Imagine a world where it's possible to spot disputes before they happen. Impossible? Not if you believe in FIDIC's new superhuman dispute boards
Yes, yes I know you are up to your neck in umpteen forms of contract and damn it, as soon as you get your mind around JCT1990, then JCT1998, they change the bumf to JCT2005. Then some bright spark tries to get you to use the NEC forms, or the ICE forms, or more besides. So why am I going to point you towards the FIDIC forms? Come to think of it, what is a FIDIC form? And who uses it? Well, it's worth taking a peep at this international document because it contains some ideas for managing, even preventing, disputes.
If you do work abroad, especially if financed by the World Bank or European Union Fund, you will soon meet the FIDIC rules. And let me tell you this, it was ages before the UK invented the adjudicator that FIDIC had this chappy as a standard feature. In its latest form, invented last month, FIDIC now has a "dispute board". And one of the express rules is that the dispute board "shall as far as reasonable, endeavour to prevent potential problems or claims becoming disputes". Now then, I confess I don't know any other standard form contract that has taken that advanced step. The job of the dispute board is "to prevent problems and claims becoming disputes".
FIDIC some years ago decided that disputes would first be "decided" by the engineer. Then by an adjudicator, then it would go to "amicable settlement", then to an arbitrator. Disputes on small jobs are decided by a sole adjudicator. The three-person adjudication board is for beefy jobs. Then FIDIC suggested that the beefy job should see the three-person dispute adjudication board not only decide disputes but visit the project every few months to be briefed on progress. Now this latest step is for beefy jobs to have a person, or three, to prod about to prevent the adjudicator having to come near the site.
Can you see something new here? The adjudicator, the arbitrator and the judge only referees the quarrels and decides which argument is more convincing. He is an argument weigher. He comes to the dispute with a big set of scales in his white van. He piles the arguments into each pan, sees which ones weigh more. Even a mediator, that man who doesn't decide disputes, comes along only after a dispute has crystallised. So, all these characters first need the dispute. But the new boy or new dispute board is there to stop the dispute ever gaining a toehold. What shall we call him? A spoilsport? How about a dispute-stopper. Yes, that's it. The dispute board has a contractual duty under FIDIC forms to be a dispute-stopper.

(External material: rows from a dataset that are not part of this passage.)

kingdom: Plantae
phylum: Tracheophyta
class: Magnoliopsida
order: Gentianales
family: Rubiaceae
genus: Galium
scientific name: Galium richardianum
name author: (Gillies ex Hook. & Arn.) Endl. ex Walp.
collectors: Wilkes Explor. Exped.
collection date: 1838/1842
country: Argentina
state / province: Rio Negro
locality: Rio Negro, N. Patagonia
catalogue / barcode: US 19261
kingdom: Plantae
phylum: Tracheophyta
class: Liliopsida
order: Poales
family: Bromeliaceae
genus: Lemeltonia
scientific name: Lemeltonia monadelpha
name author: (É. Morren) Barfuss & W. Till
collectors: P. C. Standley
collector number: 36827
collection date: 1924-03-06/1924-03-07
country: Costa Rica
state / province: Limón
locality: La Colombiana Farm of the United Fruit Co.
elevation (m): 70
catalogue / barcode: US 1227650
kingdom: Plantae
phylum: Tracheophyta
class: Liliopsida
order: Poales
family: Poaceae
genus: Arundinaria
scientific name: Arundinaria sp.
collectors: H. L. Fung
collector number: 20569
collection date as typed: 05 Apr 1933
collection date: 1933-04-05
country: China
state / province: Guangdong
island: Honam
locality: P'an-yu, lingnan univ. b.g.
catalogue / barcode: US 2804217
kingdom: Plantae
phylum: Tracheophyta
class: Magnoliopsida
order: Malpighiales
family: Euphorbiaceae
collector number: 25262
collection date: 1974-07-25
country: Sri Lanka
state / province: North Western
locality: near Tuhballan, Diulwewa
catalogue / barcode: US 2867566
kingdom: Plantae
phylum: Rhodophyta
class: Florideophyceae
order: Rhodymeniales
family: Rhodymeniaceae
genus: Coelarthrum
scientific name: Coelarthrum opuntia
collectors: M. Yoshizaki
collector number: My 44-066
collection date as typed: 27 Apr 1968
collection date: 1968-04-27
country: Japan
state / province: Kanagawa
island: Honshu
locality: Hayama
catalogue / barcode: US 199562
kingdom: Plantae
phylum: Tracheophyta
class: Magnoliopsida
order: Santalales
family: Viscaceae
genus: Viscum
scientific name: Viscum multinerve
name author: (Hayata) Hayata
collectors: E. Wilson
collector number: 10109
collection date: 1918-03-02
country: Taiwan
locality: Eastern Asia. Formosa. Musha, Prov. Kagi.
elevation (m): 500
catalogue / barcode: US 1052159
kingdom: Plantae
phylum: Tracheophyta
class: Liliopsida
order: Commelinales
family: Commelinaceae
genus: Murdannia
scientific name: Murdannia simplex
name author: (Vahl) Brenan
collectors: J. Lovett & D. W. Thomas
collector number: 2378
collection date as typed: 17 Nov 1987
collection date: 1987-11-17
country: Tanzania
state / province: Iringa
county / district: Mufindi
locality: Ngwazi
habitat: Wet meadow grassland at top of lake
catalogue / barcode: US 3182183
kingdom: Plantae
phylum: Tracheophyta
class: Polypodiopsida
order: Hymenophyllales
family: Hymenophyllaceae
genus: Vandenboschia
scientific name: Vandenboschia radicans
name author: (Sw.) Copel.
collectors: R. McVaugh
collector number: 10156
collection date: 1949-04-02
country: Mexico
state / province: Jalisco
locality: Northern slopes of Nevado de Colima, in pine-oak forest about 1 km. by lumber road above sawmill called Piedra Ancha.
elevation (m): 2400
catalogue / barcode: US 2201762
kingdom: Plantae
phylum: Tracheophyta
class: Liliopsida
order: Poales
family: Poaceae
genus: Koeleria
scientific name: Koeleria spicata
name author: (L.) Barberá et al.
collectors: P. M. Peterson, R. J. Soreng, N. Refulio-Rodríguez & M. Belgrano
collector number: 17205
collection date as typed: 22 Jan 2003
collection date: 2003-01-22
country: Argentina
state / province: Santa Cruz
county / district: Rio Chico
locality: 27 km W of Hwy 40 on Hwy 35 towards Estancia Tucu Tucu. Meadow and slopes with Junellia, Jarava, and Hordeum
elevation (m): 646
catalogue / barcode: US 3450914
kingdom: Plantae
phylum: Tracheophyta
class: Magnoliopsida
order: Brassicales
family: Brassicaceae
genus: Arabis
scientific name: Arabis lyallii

How? The words in the document limit the scope of the dispute board's task. It is not there to "endeavour to prevent disputes". No. The words are "endeavour to prevent potential problems and claims from becoming disputes". What is a "potential problem"? How about the main contractor placing subcontracts with the cheapest outfit irrespective of ability to perform the subcontract? How about placing subcontracts where the outfit is wholly unsuited to manage the risks? How about placing subcontracts for design and construct packages when the subby hasn't anyone qualified to design one jot of its work? Do you see any "potential problems" here? And what about potential problems with the main contractor? The dispute board will have to cross check this fellow's finances for potential problems. Check his intention to staff the site, identify inadequate managers. And wow, the dispute board will have to monitor the programme for potential problems. That original programme will have to be tested, challenged and teased. The supply dates of materials will be cross checked for being realistic. Then there is the duty to "endeavour to prevent claims". Claims come out of the design team failing to provide information on time, of employers wanting change upon change, of folk covering their backsides because of the umpteenth cock-up. Claims come out of accelerating the works, disruption, prolongation, strikes, the odd bit of vandalism.
Claims come from folk failing to provide information, wanting change upon change and covering their backsides because of the umpteenth cock-up
The FIDIC dispute-stopper is brand new. And I want FIDIC to do us a favour. Please appoint your first man or woman of magic soon, because as soon as you have all done with this wonderperson we can put them on the transfer list? But we will ask one question at the end of the first appointment: "How many disputes did you stop?"